GIVEN ENTRIES –

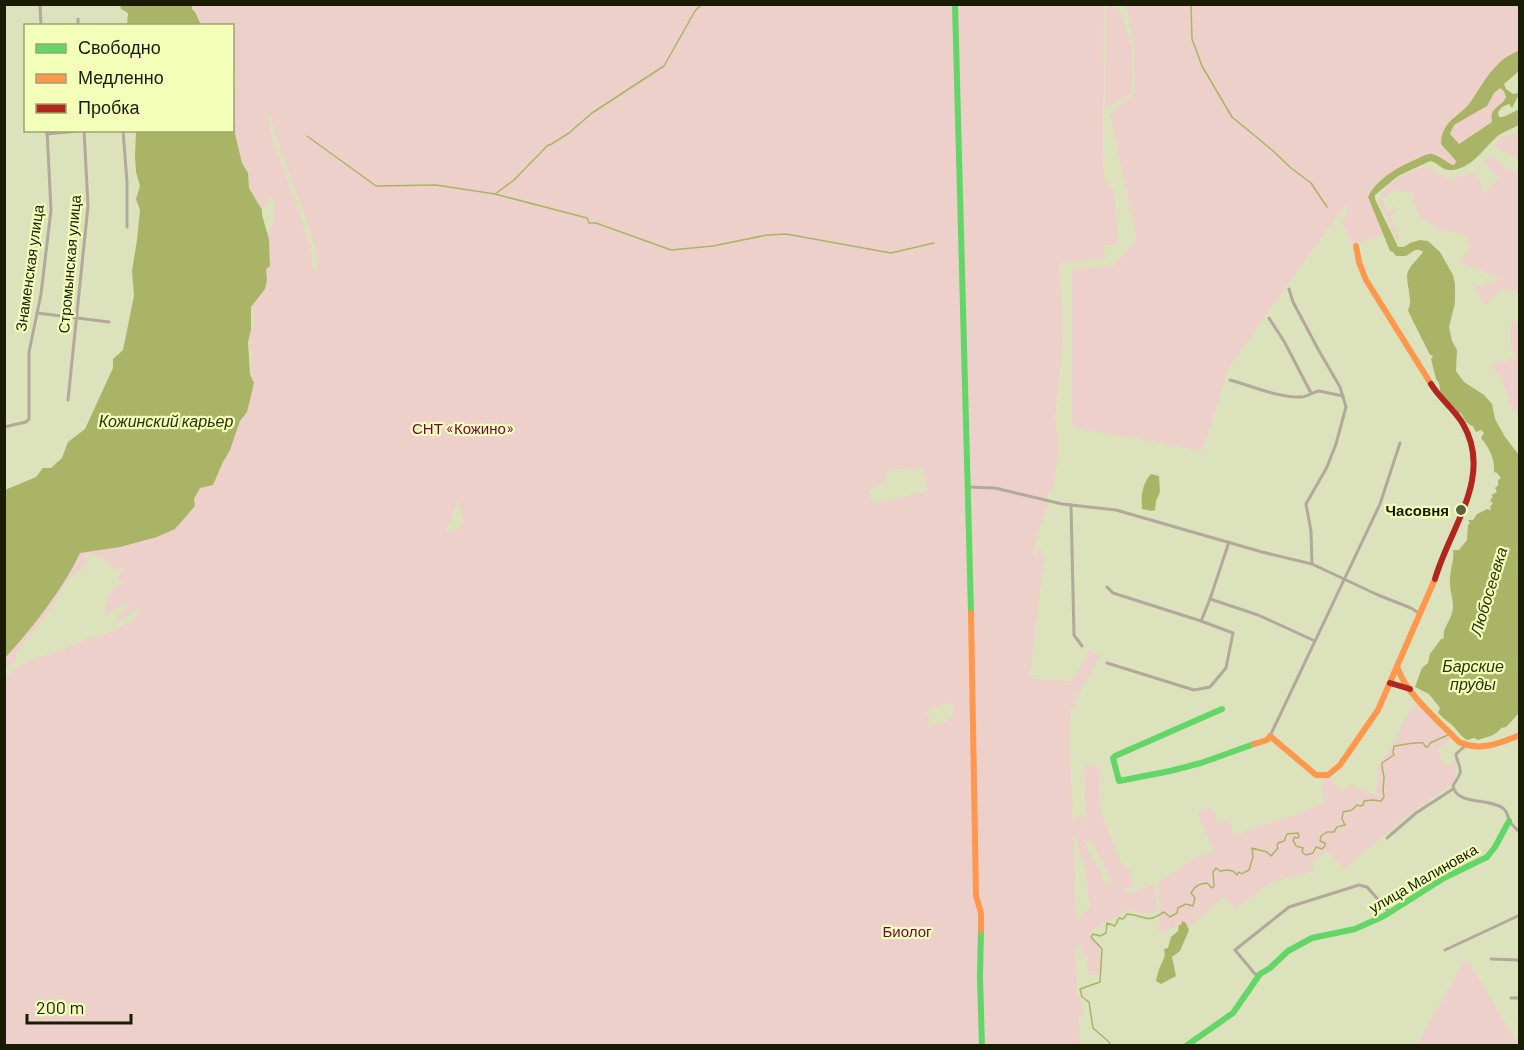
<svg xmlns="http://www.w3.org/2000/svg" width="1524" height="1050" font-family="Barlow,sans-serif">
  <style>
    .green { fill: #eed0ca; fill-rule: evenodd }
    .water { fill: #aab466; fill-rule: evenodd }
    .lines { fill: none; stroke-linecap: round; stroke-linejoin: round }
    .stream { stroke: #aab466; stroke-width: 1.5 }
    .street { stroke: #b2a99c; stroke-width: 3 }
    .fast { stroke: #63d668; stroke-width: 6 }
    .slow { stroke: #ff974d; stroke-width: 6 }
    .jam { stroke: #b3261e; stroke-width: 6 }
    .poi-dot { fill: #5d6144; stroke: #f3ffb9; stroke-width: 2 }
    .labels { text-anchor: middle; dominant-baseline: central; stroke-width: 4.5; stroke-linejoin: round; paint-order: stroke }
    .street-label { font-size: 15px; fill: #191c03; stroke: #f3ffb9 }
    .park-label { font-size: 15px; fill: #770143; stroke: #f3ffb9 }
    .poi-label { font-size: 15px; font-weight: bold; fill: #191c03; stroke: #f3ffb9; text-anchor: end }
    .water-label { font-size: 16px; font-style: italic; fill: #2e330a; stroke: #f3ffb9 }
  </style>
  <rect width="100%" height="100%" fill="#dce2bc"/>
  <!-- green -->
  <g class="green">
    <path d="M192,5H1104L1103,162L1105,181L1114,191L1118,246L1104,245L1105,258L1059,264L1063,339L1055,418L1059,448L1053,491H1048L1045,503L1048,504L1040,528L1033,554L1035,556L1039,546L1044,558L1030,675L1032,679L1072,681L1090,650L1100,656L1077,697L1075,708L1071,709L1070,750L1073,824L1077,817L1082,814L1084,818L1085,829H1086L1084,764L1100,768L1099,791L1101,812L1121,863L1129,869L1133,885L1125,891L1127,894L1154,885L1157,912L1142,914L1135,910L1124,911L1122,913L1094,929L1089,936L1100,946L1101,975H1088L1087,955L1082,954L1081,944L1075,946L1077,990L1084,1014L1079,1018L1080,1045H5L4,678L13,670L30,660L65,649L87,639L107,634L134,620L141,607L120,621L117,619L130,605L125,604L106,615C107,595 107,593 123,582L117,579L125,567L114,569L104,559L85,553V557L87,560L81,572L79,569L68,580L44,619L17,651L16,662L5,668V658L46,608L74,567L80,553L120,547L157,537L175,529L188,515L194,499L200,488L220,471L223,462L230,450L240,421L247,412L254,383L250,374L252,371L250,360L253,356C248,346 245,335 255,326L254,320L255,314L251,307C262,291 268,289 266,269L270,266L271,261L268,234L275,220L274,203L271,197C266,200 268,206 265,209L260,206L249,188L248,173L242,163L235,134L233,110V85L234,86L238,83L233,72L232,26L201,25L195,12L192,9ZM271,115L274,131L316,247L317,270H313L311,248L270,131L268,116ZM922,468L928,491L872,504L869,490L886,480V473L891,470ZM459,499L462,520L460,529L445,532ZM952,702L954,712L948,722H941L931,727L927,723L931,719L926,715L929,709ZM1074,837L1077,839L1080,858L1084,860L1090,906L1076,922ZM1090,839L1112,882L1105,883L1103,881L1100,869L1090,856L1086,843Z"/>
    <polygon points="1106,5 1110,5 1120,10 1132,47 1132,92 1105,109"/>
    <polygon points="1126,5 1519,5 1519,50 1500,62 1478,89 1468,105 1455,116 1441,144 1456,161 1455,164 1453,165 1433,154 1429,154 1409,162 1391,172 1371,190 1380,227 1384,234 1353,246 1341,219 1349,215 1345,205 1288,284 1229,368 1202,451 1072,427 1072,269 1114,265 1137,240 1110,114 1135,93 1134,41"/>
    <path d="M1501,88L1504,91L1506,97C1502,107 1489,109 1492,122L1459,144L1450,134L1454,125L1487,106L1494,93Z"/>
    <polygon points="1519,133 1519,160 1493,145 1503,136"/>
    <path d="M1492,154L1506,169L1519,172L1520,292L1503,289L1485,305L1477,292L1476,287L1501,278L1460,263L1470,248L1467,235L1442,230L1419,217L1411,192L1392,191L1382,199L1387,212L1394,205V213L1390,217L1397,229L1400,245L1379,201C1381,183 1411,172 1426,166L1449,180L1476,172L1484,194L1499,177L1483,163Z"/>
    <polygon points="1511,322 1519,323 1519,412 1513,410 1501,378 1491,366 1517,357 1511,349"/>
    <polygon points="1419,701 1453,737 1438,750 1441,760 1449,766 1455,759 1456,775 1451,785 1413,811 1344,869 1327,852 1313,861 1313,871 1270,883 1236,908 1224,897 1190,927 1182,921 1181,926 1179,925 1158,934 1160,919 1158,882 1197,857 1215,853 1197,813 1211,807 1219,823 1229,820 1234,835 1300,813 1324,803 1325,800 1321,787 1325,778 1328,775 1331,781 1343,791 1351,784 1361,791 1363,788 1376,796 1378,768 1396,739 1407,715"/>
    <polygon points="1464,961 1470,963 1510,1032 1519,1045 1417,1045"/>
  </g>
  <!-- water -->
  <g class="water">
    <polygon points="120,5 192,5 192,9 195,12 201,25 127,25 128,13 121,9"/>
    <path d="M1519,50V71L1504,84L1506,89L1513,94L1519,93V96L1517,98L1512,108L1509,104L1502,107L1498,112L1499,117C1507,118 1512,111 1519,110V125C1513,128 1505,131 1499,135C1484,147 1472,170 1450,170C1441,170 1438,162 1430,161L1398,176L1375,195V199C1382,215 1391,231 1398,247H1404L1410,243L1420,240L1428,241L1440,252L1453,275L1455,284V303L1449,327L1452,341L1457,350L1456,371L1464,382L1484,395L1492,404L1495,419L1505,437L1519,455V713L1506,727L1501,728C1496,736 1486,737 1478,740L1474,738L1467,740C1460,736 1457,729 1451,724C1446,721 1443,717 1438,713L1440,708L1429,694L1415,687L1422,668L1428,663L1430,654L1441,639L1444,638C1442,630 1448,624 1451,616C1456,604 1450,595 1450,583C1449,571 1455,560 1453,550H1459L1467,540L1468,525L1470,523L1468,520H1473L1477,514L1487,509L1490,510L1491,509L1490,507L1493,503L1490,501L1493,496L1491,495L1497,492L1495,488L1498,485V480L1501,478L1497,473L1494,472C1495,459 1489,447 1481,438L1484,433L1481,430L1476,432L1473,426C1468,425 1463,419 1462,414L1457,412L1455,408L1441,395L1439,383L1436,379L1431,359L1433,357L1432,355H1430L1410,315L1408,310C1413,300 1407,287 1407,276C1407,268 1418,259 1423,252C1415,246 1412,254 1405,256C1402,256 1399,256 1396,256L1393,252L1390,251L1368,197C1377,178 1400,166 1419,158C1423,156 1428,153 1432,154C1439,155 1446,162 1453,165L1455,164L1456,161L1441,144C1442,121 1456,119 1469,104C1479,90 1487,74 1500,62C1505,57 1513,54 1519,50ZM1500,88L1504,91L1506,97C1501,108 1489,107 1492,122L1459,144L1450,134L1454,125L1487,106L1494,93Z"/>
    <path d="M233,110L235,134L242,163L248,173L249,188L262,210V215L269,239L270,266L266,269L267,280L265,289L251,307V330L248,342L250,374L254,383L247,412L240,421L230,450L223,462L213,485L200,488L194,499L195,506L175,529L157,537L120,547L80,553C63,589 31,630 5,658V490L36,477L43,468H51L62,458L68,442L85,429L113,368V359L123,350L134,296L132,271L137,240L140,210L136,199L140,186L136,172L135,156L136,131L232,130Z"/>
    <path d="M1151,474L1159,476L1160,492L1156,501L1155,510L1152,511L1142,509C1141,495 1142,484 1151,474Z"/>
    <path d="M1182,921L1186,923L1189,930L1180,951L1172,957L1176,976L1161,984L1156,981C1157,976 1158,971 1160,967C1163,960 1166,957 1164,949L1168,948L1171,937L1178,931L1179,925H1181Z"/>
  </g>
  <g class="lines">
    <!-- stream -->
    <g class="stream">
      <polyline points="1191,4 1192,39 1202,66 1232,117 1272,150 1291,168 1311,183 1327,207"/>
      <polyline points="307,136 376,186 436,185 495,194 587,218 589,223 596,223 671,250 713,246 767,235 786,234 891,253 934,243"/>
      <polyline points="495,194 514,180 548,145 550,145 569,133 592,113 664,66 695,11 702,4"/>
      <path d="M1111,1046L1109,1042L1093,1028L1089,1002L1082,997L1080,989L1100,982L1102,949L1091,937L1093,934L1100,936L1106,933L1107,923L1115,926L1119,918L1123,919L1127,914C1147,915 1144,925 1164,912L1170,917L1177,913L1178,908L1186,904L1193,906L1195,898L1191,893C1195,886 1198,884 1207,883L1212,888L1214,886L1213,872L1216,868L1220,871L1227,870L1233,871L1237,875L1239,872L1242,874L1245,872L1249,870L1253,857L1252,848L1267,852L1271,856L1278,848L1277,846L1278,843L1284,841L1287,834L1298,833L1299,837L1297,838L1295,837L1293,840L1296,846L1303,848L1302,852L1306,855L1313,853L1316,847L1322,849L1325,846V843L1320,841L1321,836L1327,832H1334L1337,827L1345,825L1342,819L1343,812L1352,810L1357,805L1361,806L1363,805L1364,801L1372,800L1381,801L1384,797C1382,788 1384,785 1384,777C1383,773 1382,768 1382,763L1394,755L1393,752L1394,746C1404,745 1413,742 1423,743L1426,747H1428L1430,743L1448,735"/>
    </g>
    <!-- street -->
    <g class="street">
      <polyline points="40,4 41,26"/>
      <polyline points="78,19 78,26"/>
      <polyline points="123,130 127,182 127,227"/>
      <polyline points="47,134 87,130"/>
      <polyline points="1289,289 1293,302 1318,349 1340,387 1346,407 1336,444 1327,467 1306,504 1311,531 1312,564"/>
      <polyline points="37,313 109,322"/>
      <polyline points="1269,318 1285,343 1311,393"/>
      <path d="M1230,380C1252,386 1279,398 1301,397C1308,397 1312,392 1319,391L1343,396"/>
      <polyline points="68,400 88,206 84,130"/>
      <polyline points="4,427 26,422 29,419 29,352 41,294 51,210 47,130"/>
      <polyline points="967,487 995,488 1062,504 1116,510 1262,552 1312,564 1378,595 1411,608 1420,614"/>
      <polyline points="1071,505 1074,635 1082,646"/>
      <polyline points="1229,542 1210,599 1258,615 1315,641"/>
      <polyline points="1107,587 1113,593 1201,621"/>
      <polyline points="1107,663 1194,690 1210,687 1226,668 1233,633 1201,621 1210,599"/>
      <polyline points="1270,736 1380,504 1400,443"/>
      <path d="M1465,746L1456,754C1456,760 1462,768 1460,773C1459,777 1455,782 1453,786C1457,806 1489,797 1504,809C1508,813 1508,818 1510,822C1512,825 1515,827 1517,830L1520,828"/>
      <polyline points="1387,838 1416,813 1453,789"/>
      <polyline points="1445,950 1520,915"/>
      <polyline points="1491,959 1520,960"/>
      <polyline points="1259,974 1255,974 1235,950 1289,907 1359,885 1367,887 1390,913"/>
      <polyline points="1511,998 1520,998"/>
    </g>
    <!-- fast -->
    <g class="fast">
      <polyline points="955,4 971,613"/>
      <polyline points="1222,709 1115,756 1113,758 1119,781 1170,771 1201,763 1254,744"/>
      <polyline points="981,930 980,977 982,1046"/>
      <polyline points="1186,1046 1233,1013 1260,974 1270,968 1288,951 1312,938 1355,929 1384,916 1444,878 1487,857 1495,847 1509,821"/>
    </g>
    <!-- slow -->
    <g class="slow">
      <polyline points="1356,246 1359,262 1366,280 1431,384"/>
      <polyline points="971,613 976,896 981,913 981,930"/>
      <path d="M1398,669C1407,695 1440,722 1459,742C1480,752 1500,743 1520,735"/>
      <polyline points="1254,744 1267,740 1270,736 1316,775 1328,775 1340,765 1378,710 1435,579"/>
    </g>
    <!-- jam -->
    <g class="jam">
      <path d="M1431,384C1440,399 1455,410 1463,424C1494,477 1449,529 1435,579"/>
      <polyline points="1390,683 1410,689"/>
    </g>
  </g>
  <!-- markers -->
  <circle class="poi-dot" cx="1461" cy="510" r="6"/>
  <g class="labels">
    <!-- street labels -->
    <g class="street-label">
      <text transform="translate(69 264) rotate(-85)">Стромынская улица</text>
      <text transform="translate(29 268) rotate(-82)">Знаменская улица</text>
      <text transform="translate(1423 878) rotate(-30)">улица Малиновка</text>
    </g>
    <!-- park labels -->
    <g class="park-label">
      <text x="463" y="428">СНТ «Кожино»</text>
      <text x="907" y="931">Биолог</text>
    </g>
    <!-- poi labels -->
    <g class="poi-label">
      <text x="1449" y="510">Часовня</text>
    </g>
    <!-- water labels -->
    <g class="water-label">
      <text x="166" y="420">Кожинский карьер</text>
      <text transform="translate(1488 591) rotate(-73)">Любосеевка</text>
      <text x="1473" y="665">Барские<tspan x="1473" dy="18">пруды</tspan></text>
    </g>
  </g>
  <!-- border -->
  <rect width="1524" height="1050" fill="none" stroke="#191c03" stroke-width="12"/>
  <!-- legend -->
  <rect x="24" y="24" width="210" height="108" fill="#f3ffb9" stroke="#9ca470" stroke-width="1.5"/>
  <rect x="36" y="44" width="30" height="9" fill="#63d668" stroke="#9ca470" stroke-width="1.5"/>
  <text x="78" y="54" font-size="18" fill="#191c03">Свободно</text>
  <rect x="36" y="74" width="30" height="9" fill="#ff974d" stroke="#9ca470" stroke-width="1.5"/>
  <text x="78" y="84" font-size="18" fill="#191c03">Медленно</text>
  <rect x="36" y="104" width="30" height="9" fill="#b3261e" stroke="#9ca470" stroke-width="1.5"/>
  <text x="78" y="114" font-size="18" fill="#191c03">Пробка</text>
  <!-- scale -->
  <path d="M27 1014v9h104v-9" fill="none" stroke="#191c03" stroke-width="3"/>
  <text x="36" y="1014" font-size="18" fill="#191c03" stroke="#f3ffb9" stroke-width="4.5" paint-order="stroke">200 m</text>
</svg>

WHAT YOU SHOULD DO – Search the data for "size". Copy every line that has it.

RESPONSE BOX –
    .street-label { font-size: 15px; fill: #191c03; stroke: #f3ffb9 }
    .park-label { font-size: 15px; fill: #770143; stroke: #f3ffb9 }
    .poi-label { font-size: 15px; font-weight: bold; fill: #191c03; stroke: #f3ffb9; text-anchor: end }
    .water-label { font-size: 16px; font-style: italic; fill: #2e330a; stroke: #f3ffb9 }
  <text x="78" y="54" font-size="18" fill="#191c03">Свободно</text>
  <text x="78" y="84" font-size="18" fill="#191c03">Медленно</text>
  <text x="78" y="114" font-size="18" fill="#191c03">Пробка</text>
  <text x="36" y="1014" font-size="18" fill="#191c03" stroke="#f3ffb9" stroke-width="4.5" paint-order="stroke">200 m</text>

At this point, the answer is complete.